Saved data entries »
· · · · · · ·

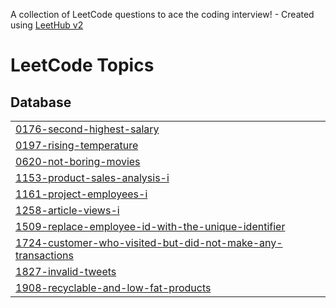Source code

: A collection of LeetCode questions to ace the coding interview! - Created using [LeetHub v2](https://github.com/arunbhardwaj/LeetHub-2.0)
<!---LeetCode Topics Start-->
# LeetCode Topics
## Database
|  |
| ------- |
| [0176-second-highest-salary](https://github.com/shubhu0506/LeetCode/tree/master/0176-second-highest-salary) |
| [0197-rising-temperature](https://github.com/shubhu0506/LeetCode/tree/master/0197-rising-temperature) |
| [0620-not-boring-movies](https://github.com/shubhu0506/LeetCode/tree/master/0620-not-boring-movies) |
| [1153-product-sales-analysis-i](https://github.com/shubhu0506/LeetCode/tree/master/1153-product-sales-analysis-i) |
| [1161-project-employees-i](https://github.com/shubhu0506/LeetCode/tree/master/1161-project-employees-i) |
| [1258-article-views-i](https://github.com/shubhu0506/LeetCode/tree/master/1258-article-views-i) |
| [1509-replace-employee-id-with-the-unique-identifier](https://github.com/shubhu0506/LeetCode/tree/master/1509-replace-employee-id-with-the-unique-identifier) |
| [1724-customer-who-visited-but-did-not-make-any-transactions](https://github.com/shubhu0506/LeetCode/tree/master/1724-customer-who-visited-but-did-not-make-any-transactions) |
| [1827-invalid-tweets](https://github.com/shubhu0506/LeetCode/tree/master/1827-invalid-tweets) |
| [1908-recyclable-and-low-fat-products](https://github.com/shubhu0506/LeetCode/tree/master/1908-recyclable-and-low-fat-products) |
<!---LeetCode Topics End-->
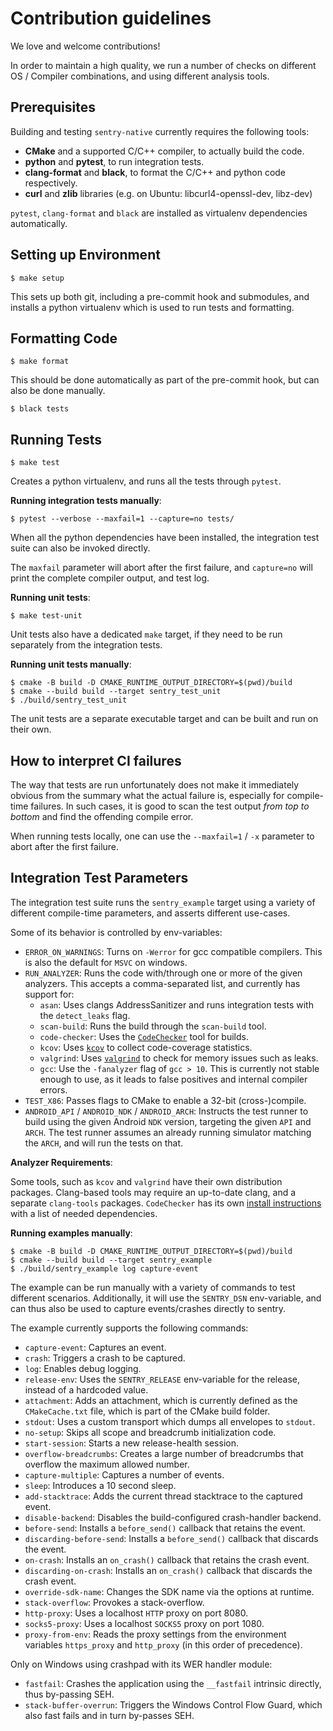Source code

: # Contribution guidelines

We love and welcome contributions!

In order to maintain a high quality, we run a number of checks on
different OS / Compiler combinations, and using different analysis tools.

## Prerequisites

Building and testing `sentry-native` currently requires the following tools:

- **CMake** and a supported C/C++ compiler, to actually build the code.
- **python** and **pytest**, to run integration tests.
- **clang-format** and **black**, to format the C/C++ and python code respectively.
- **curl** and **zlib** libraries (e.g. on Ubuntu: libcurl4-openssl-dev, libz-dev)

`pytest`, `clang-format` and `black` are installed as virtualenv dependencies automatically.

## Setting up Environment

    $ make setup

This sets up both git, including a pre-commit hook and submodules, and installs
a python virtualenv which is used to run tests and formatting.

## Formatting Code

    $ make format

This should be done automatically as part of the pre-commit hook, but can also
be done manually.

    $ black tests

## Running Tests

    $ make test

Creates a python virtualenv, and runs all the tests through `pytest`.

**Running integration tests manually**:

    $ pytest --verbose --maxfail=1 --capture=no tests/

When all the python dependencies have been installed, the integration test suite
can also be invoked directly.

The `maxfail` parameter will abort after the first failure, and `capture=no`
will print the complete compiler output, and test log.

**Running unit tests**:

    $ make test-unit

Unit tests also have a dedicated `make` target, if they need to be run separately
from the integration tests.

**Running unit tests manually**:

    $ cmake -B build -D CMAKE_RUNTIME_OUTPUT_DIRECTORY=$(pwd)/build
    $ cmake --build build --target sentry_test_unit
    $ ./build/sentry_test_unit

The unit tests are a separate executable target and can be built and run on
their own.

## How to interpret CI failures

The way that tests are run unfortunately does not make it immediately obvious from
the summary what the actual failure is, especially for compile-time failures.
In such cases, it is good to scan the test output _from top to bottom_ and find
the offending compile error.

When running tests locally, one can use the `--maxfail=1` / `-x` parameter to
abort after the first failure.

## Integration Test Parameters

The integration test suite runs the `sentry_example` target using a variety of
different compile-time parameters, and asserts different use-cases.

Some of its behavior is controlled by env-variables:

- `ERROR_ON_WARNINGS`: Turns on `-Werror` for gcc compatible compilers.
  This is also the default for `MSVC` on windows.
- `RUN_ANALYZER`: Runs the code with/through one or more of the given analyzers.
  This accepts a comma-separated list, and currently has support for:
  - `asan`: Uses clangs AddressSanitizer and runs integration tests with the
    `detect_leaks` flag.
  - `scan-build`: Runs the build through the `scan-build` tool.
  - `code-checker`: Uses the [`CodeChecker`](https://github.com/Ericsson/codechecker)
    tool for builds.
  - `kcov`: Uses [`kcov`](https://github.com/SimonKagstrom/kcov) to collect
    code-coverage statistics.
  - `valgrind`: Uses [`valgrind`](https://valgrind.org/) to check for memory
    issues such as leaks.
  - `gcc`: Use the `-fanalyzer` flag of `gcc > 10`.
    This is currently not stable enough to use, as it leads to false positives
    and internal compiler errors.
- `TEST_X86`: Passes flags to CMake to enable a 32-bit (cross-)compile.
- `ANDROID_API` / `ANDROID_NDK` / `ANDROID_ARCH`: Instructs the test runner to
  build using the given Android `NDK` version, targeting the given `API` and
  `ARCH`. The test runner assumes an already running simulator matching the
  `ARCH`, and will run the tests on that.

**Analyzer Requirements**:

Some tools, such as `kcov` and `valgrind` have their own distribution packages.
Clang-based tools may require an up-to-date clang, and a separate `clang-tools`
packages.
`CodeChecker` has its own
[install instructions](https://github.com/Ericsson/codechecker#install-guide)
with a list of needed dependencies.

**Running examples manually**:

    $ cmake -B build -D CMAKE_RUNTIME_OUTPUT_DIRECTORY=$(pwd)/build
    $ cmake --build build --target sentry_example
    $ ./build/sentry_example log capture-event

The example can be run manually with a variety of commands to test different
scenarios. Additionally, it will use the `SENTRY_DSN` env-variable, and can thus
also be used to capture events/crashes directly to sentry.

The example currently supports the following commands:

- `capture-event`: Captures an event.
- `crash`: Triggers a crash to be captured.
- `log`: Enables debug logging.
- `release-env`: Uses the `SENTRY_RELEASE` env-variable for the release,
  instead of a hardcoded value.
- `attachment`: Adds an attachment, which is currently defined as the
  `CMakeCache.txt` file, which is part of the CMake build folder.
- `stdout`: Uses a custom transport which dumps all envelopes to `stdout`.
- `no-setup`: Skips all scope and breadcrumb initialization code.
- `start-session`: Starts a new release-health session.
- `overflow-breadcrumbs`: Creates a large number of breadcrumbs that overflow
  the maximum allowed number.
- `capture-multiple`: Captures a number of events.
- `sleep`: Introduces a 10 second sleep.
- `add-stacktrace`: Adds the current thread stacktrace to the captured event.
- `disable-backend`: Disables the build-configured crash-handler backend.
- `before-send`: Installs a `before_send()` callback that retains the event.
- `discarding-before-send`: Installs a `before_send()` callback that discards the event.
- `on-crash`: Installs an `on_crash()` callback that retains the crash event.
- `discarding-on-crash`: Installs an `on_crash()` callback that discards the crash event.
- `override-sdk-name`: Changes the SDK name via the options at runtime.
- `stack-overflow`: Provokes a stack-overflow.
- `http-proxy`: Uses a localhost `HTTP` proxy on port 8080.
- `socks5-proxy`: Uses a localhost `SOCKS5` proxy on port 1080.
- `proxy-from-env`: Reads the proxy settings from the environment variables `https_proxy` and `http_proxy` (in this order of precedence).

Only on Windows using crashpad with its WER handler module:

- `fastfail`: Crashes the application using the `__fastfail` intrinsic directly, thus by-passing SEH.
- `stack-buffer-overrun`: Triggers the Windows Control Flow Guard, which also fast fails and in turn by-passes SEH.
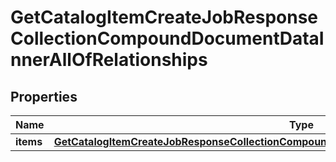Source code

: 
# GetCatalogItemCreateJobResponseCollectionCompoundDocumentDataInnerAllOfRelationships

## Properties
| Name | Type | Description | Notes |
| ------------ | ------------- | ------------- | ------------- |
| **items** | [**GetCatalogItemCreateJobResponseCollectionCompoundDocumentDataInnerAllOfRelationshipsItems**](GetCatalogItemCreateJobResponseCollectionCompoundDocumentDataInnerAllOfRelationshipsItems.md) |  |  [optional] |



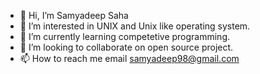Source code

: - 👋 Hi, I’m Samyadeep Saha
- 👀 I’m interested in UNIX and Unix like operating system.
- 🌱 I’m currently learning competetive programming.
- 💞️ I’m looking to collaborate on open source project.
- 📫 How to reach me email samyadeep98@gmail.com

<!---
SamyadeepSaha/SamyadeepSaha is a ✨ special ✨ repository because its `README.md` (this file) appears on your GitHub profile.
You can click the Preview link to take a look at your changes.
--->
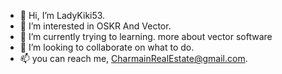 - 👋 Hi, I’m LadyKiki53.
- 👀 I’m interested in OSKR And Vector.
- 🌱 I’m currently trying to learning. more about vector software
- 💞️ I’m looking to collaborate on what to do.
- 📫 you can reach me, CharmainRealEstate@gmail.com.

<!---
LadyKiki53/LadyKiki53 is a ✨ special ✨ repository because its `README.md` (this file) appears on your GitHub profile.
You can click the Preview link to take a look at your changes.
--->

· · · · · · ·

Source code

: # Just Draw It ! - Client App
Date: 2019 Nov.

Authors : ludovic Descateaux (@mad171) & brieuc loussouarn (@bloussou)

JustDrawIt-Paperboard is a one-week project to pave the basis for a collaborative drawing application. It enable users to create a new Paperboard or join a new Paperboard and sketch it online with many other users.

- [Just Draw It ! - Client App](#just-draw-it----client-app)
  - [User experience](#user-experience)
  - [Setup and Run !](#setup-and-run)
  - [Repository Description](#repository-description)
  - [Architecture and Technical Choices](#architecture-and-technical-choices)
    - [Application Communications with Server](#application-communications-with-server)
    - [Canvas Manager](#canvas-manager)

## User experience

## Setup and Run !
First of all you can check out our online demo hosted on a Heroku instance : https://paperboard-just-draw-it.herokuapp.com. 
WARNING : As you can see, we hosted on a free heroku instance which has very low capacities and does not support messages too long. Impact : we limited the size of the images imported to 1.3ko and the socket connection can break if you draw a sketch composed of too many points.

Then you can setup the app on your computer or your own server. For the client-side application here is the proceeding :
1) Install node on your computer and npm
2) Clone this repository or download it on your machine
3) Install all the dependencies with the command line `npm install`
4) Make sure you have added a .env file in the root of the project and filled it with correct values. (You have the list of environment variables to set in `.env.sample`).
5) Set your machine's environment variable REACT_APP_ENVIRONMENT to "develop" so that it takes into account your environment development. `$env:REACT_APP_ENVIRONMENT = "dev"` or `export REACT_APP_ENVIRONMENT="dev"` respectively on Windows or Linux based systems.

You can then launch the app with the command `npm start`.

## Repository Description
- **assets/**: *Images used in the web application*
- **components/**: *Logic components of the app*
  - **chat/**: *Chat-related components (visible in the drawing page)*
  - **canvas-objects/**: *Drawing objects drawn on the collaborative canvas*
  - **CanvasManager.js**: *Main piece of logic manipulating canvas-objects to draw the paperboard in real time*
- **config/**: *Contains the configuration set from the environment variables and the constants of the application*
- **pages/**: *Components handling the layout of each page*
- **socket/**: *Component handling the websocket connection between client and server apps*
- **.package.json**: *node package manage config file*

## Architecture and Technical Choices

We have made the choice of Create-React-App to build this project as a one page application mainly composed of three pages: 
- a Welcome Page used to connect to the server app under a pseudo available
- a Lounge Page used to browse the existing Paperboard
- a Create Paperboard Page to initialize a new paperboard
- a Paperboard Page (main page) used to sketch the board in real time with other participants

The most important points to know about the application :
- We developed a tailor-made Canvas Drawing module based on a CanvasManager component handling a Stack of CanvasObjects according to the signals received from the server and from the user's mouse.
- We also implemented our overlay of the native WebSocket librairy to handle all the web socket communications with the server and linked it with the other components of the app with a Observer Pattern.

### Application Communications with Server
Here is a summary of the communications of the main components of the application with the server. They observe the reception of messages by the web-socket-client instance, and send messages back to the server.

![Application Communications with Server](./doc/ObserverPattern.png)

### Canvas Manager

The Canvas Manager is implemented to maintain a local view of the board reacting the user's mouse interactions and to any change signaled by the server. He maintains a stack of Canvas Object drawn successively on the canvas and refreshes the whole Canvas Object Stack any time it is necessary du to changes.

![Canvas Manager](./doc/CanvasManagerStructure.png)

· · · · · · ·

Work request » Print the part of the records that opens with the line containing "- **CMake** and" and closes with the line containing "## Setting up Environment", reproducing both of those lines and everything between them.

Problem solution »
- **CMake** and a supported C/C++ compiler, to actually build the code.
- **python** and **pytest**, to run integration tests.
- **clang-format** and **black**, to format the C/C++ and python code respectively.
- **curl** and **zlib** libraries (e.g. on Ubuntu: libcurl4-openssl-dev, libz-dev)

`pytest`, `clang-format` and `black` are installed as virtualenv dependencies automatically.

## Setting up Environment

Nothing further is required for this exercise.